Work order: The reply should consist of the full listing, written out exactly.

Task data:

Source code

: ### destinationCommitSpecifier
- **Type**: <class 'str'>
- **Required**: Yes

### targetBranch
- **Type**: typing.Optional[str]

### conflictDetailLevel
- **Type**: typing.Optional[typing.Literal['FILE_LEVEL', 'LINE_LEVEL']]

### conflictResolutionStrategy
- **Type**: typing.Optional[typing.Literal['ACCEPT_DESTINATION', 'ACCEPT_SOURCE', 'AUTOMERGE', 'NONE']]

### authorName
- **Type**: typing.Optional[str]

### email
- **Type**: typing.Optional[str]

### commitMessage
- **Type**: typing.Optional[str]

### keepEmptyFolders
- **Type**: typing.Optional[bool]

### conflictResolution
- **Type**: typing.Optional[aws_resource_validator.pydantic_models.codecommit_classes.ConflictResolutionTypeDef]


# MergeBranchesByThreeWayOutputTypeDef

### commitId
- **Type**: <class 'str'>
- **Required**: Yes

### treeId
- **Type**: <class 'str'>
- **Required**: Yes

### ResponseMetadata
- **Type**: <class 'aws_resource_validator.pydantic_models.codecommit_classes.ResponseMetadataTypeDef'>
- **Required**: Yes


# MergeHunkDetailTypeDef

Final answer:
Source code

: ### destinationCommitSpecifier
- **Type**: <class 'str'>
- **Required**: Yes

### targetBranch
- **Type**: typing.Optional[str]

### conflictDetailLevel
- **Type**: typing.Optional[typing.Literal['FILE_LEVEL', 'LINE_LEVEL']]

### conflictResolutionStrategy
- **Type**: typing.Optional[typing.Literal['ACCEPT_DESTINATION', 'ACCEPT_SOURCE', 'AUTOMERGE', 'NONE']]

### authorName
- **Type**: typing.Optional[str]

### email
- **Type**: typing.Optional[str]

### commitMessage
- **Type**: typing.Optional[str]

### keepEmptyFolders
- **Type**: typing.Optional[bool]

### conflictResolution
- **Type**: typing.Optional[aws_resource_validator.pydantic_models.codecommit_classes.ConflictResolutionTypeDef]


# MergeBranchesByThreeWayOutputTypeDef

### commitId
- **Type**: <class 'str'>
- **Required**: Yes

### treeId
- **Type**: <class 'str'>
- **Required**: Yes

### ResponseMetadata
- **Type**: <class 'aws_resource_validator.pydantic_models.codecommit_classes.ResponseMetadataTypeDef'>
- **Required**: Yes


# MergeHunkDetailTypeDef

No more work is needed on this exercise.